Plain-text engineering files

----------------

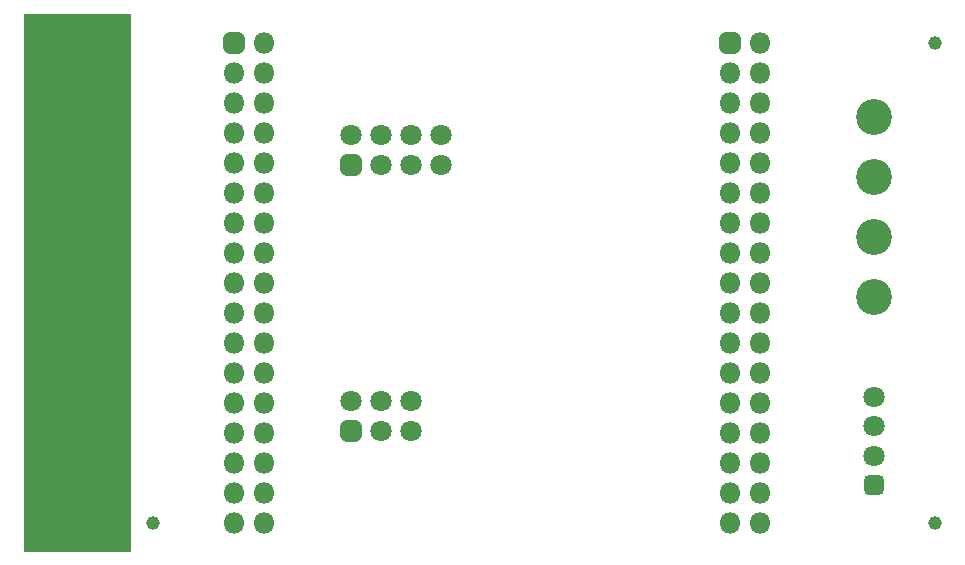
<source format=gbr>
%TF.GenerationSoftware,KiCad,Pcbnew,(6.0.5)*%
%TF.CreationDate,2023-02-06T04:07:19+00:00*%
%TF.ProjectId,AutoFloppySwitcher,4175746f-466c-46f7-9070-795377697463,rev?*%
%TF.SameCoordinates,Original*%
%TF.FileFunction,Soldermask,Bot*%
%TF.FilePolarity,Negative*%
%FSLAX46Y46*%
G04 Gerber Fmt 4.6, Leading zero omitted, Abs format (unit mm)*
G04 Created by KiCad (PCBNEW (6.0.5)) date 2023-02-06 04:07:19*
%MOMM*%
%LPD*%
G01*
G04 APERTURE LIST*
G04 Aperture macros list*
%AMRoundRect*
0 Rectangle with rounded corners*
0 $1 Rounding radius*
0 $2 $3 $4 $5 $6 $7 $8 $9 X,Y pos of 4 corners*
0 Add a 4 corners polygon primitive as box body*
4,1,4,$2,$3,$4,$5,$6,$7,$8,$9,$2,$3,0*
0 Add four circle primitives for the rounded corners*
1,1,$1+$1,$2,$3*
1,1,$1+$1,$4,$5*
1,1,$1+$1,$6,$7*
1,1,$1+$1,$8,$9*
0 Add four rect primitives between the rounded corners*
20,1,$1+$1,$2,$3,$4,$5,0*
20,1,$1+$1,$4,$5,$6,$7,0*
20,1,$1+$1,$6,$7,$8,$9,0*
20,1,$1+$1,$8,$9,$2,$3,0*%
G04 Aperture macros list end*
%ADD10C,0.100000*%
%ADD11RoundRect,0.450000X0.450000X-0.450000X0.450000X0.450000X-0.450000X0.450000X-0.450000X-0.450000X0*%
%ADD12C,1.800000*%
%ADD13C,1.152000*%
%ADD14C,3.040000*%
%ADD15RoundRect,0.450000X-0.450000X-0.450000X0.450000X-0.450000X0.450000X0.450000X-0.450000X0.450000X0*%
%ADD16O,1.800000X1.800000*%
%ADD17RoundRect,0.425000X0.425000X-0.425000X0.425000X0.425000X-0.425000X0.425000X-0.425000X-0.425000X0*%
G04 APERTURE END LIST*
%TO.C,U4*%
G36*
X82994000Y-102372500D02*
G01*
X73994000Y-102372500D01*
X73994000Y-56872500D01*
X82994000Y-56872500D01*
X82994000Y-102372500D01*
G37*
D10*
X82994000Y-102372500D02*
X73994000Y-102372500D01*
X73994000Y-56872500D01*
X82994000Y-56872500D01*
X82994000Y-102372500D01*
%TD*%
D11*
%TO.C,SW1*%
X101722000Y-92232500D03*
D12*
X104262000Y-92232500D03*
X106802000Y-92232500D03*
X101722000Y-89692500D03*
X104262000Y-89692500D03*
X106802000Y-89692500D03*
%TD*%
D13*
%TO.C,*%
X151172800Y-100042500D03*
%TD*%
D14*
%TO.C,J3*%
X146000000Y-80855500D03*
X146000000Y-75775500D03*
X146000000Y-70695500D03*
X146000000Y-65615500D03*
%TD*%
D13*
%TO.C,*%
X151170000Y-59342500D03*
%TD*%
%TO.C,REF\u002A\u002A*%
X84937600Y-100042500D03*
%TD*%
D11*
%TO.C,J1*%
X101722000Y-69690000D03*
D12*
X101722000Y-67150000D03*
X104262000Y-69690000D03*
X104262000Y-67150000D03*
X106802000Y-69690000D03*
X106802000Y-67150000D03*
X109342000Y-69690000D03*
X109342000Y-67150000D03*
%TD*%
D15*
%TO.C,U3*%
X133771000Y-59372500D03*
D16*
X136311000Y-59372500D03*
X133771000Y-61912500D03*
X136311000Y-61912500D03*
X133771000Y-64452500D03*
X136311000Y-64452500D03*
X133771000Y-66992500D03*
X136311000Y-66992500D03*
X133771000Y-69532500D03*
X136311000Y-69532500D03*
X133771000Y-72072500D03*
X136311000Y-72072500D03*
X133771000Y-74612500D03*
X136311000Y-74612500D03*
X133771000Y-77152500D03*
X136311000Y-77152500D03*
X133771000Y-79692500D03*
X136311000Y-79692500D03*
X133771000Y-82232500D03*
X136311000Y-82232500D03*
X133771000Y-84772500D03*
X136311000Y-84772500D03*
X133771000Y-87312500D03*
X136311000Y-87312500D03*
X133771000Y-89852500D03*
X136311000Y-89852500D03*
X133771000Y-92392500D03*
X136311000Y-92392500D03*
X133771000Y-94932500D03*
X136311000Y-94932500D03*
X133771000Y-97472500D03*
X136311000Y-97472500D03*
X133771000Y-100012500D03*
X136311000Y-100012500D03*
%TD*%
D15*
%TO.C,U2*%
X91816000Y-59372500D03*
D16*
X94356000Y-59372500D03*
X91816000Y-61912500D03*
X94356000Y-61912500D03*
X91816000Y-64452500D03*
X94356000Y-64452500D03*
X91816000Y-66992500D03*
X94356000Y-66992500D03*
X91816000Y-69532500D03*
X94356000Y-69532500D03*
X91816000Y-72072500D03*
X94356000Y-72072500D03*
X91816000Y-74612500D03*
X94356000Y-74612500D03*
X91816000Y-77152500D03*
X94356000Y-77152500D03*
X91816000Y-79692500D03*
X94356000Y-79692500D03*
X91816000Y-82232500D03*
X94356000Y-82232500D03*
X91816000Y-84772500D03*
X94356000Y-84772500D03*
X91816000Y-87312500D03*
X94356000Y-87312500D03*
X91816000Y-89852500D03*
X94356000Y-89852500D03*
X91816000Y-92392500D03*
X94356000Y-92392500D03*
X91816000Y-94932500D03*
X94356000Y-94932500D03*
X91816000Y-97472500D03*
X94356000Y-97472500D03*
X91816000Y-100012500D03*
X94356000Y-100012500D03*
%TD*%
D17*
%TO.C,J2*%
X146000000Y-96807500D03*
D12*
X146000000Y-94307500D03*
X146000000Y-91807500D03*
X146000000Y-89307500D03*
%TD*%
M02*

</source>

----------------

### [Directions for this task]
Write the records above out again exactly, but not the pictures.

### [Completed task]
<source format=gbr>
%TF.GenerationSoftware,KiCad,Pcbnew,(6.0.5)*%
%TF.CreationDate,2023-02-06T04:07:19+00:00*%
%TF.ProjectId,AutoFloppySwitcher,4175746f-466c-46f7-9070-795377697463,rev?*%
%TF.SameCoordinates,Original*%
%TF.FileFunction,Soldermask,Bot*%
%TF.FilePolarity,Negative*%
%FSLAX46Y46*%
G04 Gerber Fmt 4.6, Leading zero omitted, Abs format (unit mm)*
G04 Created by KiCad (PCBNEW (6.0.5)) date 2023-02-06 04:07:19*
%MOMM*%
%LPD*%
G01*
G04 APERTURE LIST*
G04 Aperture macros list*
%AMRoundRect*
0 Rectangle with rounded corners*
0 $1 Rounding radius*
0 $2 $3 $4 $5 $6 $7 $8 $9 X,Y pos of 4 corners*
0 Add a 4 corners polygon primitive as box body*
4,1,4,$2,$3,$4,$5,$6,$7,$8,$9,$2,$3,0*
0 Add four circle primitives for the rounded corners*
1,1,$1+$1,$2,$3*
1,1,$1+$1,$4,$5*
1,1,$1+$1,$6,$7*
1,1,$1+$1,$8,$9*
0 Add four rect primitives between the rounded corners*
20,1,$1+$1,$2,$3,$4,$5,0*
20,1,$1+$1,$4,$5,$6,$7,0*
20,1,$1+$1,$6,$7,$8,$9,0*
20,1,$1+$1,$8,$9,$2,$3,0*%
G04 Aperture macros list end*
%ADD10C,0.100000*%
%ADD11RoundRect,0.450000X0.450000X-0.450000X0.450000X0.450000X-0.450000X0.450000X-0.450000X-0.450000X0*%
%ADD12C,1.800000*%
%ADD13C,1.152000*%
%ADD14C,3.040000*%
%ADD15RoundRect,0.450000X-0.450000X-0.450000X0.450000X-0.450000X0.450000X0.450000X-0.450000X0.450000X0*%
%ADD16O,1.800000X1.800000*%
%ADD17RoundRect,0.425000X0.425000X-0.425000X0.425000X0.425000X-0.425000X0.425000X-0.425000X-0.425000X0*%
G04 APERTURE END LIST*
%TO.C,U4*%
G36*
X82994000Y-102372500D02*
G01*
X73994000Y-102372500D01*
X73994000Y-56872500D01*
X82994000Y-56872500D01*
X82994000Y-102372500D01*
G37*
D10*
X82994000Y-102372500D02*
X73994000Y-102372500D01*
X73994000Y-56872500D01*
X82994000Y-56872500D01*
X82994000Y-102372500D01*
%TD*%
D11*
%TO.C,SW1*%
X101722000Y-92232500D03*
D12*
X104262000Y-92232500D03*
X106802000Y-92232500D03*
X101722000Y-89692500D03*
X104262000Y-89692500D03*
X106802000Y-89692500D03*
%TD*%
D13*
%TO.C,*%
X151172800Y-100042500D03*
%TD*%
D14*
%TO.C,J3*%
X146000000Y-80855500D03*
X146000000Y-75775500D03*
X146000000Y-70695500D03*
X146000000Y-65615500D03*
%TD*%
D13*
%TO.C,*%
X151170000Y-59342500D03*
%TD*%
%TO.C,REF\u002A\u002A*%
X84937600Y-100042500D03*
%TD*%
D11*
%TO.C,J1*%
X101722000Y-69690000D03*
D12*
X101722000Y-67150000D03*
X104262000Y-69690000D03*
X104262000Y-67150000D03*
X106802000Y-69690000D03*
X106802000Y-67150000D03*
X109342000Y-69690000D03*
X109342000Y-67150000D03*
%TD*%
D15*
%TO.C,U3*%
X133771000Y-59372500D03*
D16*
X136311000Y-59372500D03*
X133771000Y-61912500D03*
X136311000Y-61912500D03*
X133771000Y-64452500D03*
X136311000Y-64452500D03*
X133771000Y-66992500D03*
X136311000Y-66992500D03*
X133771000Y-69532500D03*
X136311000Y-69532500D03*
X133771000Y-72072500D03*
X136311000Y-72072500D03*
X133771000Y-74612500D03*
X136311000Y-74612500D03*
X133771000Y-77152500D03*
X136311000Y-77152500D03*
X133771000Y-79692500D03*
X136311000Y-79692500D03*
X133771000Y-82232500D03*
X136311000Y-82232500D03*
X133771000Y-84772500D03*
X136311000Y-84772500D03*
X133771000Y-87312500D03*
X136311000Y-87312500D03*
X133771000Y-89852500D03*
X136311000Y-89852500D03*
X133771000Y-92392500D03*
X136311000Y-92392500D03*
X133771000Y-94932500D03*
X136311000Y-94932500D03*
X133771000Y-97472500D03*
X136311000Y-97472500D03*
X133771000Y-100012500D03*
X136311000Y-100012500D03*
%TD*%
D15*
%TO.C,U2*%
X91816000Y-59372500D03*
D16*
X94356000Y-59372500D03*
X91816000Y-61912500D03*
X94356000Y-61912500D03*
X91816000Y-64452500D03*
X94356000Y-64452500D03*
X91816000Y-66992500D03*
X94356000Y-66992500D03*
X91816000Y-69532500D03*
X94356000Y-69532500D03*
X91816000Y-72072500D03*
X94356000Y-72072500D03*
X91816000Y-74612500D03*
X94356000Y-74612500D03*
X91816000Y-77152500D03*
X94356000Y-77152500D03*
X91816000Y-79692500D03*
X94356000Y-79692500D03*
X91816000Y-82232500D03*
X94356000Y-82232500D03*
X91816000Y-84772500D03*
X94356000Y-84772500D03*
X91816000Y-87312500D03*
X94356000Y-87312500D03*
X91816000Y-89852500D03*
X94356000Y-89852500D03*
X91816000Y-92392500D03*
X94356000Y-92392500D03*
X91816000Y-94932500D03*
X94356000Y-94932500D03*
X91816000Y-97472500D03*
X94356000Y-97472500D03*
X91816000Y-100012500D03*
X94356000Y-100012500D03*
%TD*%
D17*
%TO.C,J2*%
X146000000Y-96807500D03*
D12*
X146000000Y-94307500D03*
X146000000Y-91807500D03*
X146000000Y-89307500D03*
%TD*%
M02*

</source>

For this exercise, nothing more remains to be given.